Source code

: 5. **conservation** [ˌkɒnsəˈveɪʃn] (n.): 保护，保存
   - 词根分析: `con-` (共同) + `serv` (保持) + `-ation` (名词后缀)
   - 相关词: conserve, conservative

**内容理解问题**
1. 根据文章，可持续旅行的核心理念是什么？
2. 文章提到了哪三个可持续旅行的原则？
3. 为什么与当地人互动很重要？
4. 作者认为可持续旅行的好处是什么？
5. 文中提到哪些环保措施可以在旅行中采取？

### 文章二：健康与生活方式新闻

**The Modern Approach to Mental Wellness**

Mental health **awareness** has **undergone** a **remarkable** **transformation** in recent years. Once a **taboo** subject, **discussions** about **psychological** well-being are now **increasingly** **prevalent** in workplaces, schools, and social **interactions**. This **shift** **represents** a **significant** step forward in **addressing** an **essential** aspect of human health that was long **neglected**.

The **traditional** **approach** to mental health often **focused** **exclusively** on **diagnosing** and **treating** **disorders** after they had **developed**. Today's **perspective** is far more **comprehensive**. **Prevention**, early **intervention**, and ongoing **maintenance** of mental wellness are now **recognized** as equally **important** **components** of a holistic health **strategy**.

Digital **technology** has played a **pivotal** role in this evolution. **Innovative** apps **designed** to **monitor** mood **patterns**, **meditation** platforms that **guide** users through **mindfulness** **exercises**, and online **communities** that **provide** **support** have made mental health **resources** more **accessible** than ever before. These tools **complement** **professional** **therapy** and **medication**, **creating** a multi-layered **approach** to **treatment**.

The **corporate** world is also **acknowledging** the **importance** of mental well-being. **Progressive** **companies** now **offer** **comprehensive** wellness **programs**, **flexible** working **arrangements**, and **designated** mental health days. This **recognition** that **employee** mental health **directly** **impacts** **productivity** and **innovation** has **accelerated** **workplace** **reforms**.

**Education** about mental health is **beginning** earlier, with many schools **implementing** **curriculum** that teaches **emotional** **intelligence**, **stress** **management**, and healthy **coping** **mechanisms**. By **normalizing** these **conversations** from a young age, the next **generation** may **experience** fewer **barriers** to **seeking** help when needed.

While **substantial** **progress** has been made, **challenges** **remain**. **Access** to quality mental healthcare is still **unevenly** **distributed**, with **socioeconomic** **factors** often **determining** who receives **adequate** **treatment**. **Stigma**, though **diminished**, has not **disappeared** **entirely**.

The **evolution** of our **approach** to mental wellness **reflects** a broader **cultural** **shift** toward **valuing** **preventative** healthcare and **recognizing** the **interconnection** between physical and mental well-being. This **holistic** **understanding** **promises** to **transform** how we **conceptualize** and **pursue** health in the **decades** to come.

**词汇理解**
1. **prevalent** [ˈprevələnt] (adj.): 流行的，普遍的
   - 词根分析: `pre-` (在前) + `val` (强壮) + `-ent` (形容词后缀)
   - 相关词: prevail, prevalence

TO DO:
Please retype the material above line for line, keeping every character and mark unchanged.

RESPONSE:
Source code

: 5. **conservation** [ˌkɒnsəˈveɪʃn] (n.): 保护，保存
   - 词根分析: `con-` (共同) + `serv` (保持) + `-ation` (名词后缀)
   - 相关词: conserve, conservative

**内容理解问题**
1. 根据文章，可持续旅行的核心理念是什么？
2. 文章提到了哪三个可持续旅行的原则？
3. 为什么与当地人互动很重要？
4. 作者认为可持续旅行的好处是什么？
5. 文中提到哪些环保措施可以在旅行中采取？

### 文章二：健康与生活方式新闻

**The Modern Approach to Mental Wellness**

Mental health **awareness** has **undergone** a **remarkable** **transformation** in recent years. Once a **taboo** subject, **discussions** about **psychological** well-being are now **increasingly** **prevalent** in workplaces, schools, and social **interactions**. This **shift** **represents** a **significant** step forward in **addressing** an **essential** aspect of human health that was long **neglected**.

The **traditional** **approach** to mental health often **focused** **exclusively** on **diagnosing** and **treating** **disorders** after they had **developed**. Today's **perspective** is far more **comprehensive**. **Prevention**, early **intervention**, and ongoing **maintenance** of mental wellness are now **recognized** as equally **important** **components** of a holistic health **strategy**.

Digital **technology** has played a **pivotal** role in this evolution. **Innovative** apps **designed** to **monitor** mood **patterns**, **meditation** platforms that **guide** users through **mindfulness** **exercises**, and online **communities** that **provide** **support** have made mental health **resources** more **accessible** than ever before. These tools **complement** **professional** **therapy** and **medication**, **creating** a multi-layered **approach** to **treatment**.

The **corporate** world is also **acknowledging** the **importance** of mental well-being. **Progressive** **companies** now **offer** **comprehensive** wellness **programs**, **flexible** working **arrangements**, and **designated** mental health days. This **recognition** that **employee** mental health **directly** **impacts** **productivity** and **innovation** has **accelerated** **workplace** **reforms**.

**Education** about mental health is **beginning** earlier, with many schools **implementing** **curriculum** that teaches **emotional** **intelligence**, **stress** **management**, and healthy **coping** **mechanisms**. By **normalizing** these **conversations** from a young age, the next **generation** may **experience** fewer **barriers** to **seeking** help when needed.

While **substantial** **progress** has been made, **challenges** **remain**. **Access** to quality mental healthcare is still **unevenly** **distributed**, with **socioeconomic** **factors** often **determining** who receives **adequate** **treatment**. **Stigma**, though **diminished**, has not **disappeared** **entirely**.

The **evolution** of our **approach** to mental wellness **reflects** a broader **cultural** **shift** toward **valuing** **preventative** healthcare and **recognizing** the **interconnection** between physical and mental well-being. This **holistic** **understanding** **promises** to **transform** how we **conceptualize** and **pursue** health in the **decades** to come.

**词汇理解**
1. **prevalent** [ˈprevələnt] (adj.): 流行的，普遍的
   - 词根分析: `pre-` (在前) + `val` (强壮) + `-ent` (形容词后缀)
   - 相关词: prevail, prevalence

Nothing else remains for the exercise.